Find a year in either century.
Find CR-LF, or CR, or LF.
(?:regex) Group and do not count for reference. (?:(src|href)=")(.+?)" Find either src="x" or href="x"; $1 is x.
(?=regex) "Lookahead"—test but do not match ful(?=\p{IsPunc}) Find suffix ful followed by punctuation; punct. is not part of match.
(?!regex) Negative Lookahead [Sidenote(?!:) Find sidenote markup missing colon.
(?<=regex) "Lookbehind"—test but do not match. (?<"#Page_)(\d+)" Find reference to page anchor; $1 is page #.
(?<!regex) Negative Lookbehind. (?!<#)Page_ Find page anchor not used as target.

Replacement Patterns

These forms are used in the replacement text. They control what text will replace the text that is found.
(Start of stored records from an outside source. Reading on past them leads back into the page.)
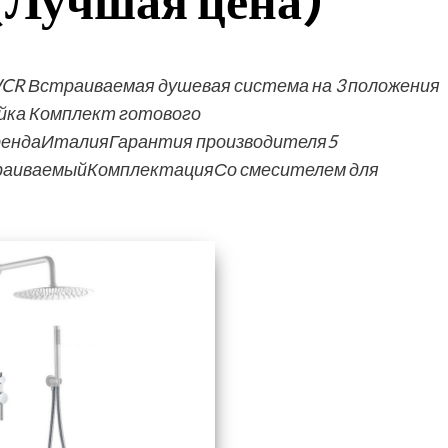
(Лучшая цена)
WCR Встраиваемая душевая система на 3 положения
лейка Комплект готового
ендаИталияГарантия производителя5
аиваемыйКомплектацияСо смесителем для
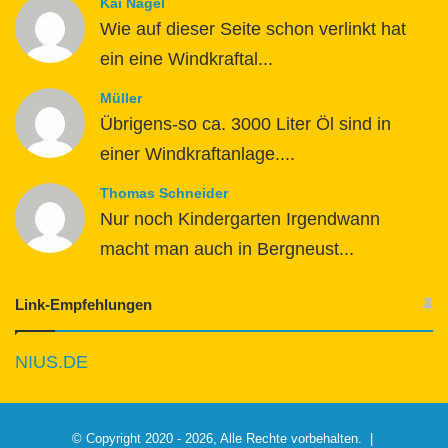
Kai Nagel
Wie auf dieser Seite schon verlinkt hat
ein eine Windkraftal...
Müller
Übrigens-so ca. 3000 Liter Öl sind in
einer Windkraftanlage....
Thomas Schneider
Nur noch Kindergarten Irgendwann
macht man auch in Bergneust...
Link-Empfehlungen
NIUS.DE
© Copyright 2020 - 2026, Alle Rechte vorbehalten. |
Their use is discussed on this page.

Form Meaning Example Comments
Anything except \ Literal replacement Find: <I>
Repl:<i>
Replace one string with another.
$n The text matched by the nth set of parens from the left. ((19|20)\d\d) $1 is the whole matched year; $2 the first two digits, 19 or 20.
\L...\E Lowercase Find: <(I|B)>
Repl:<\L$1\E>
Lowercase bold or italic markup.
\U...\E Uppercase Find: (Chapter)
Repl:<\U$1\E>
Change Chapter to CHAPTER.
\T...\E Title-case See discussion.
\A...\E Anchor See discussion.
\C...\E Replace with Perl expression See discussion.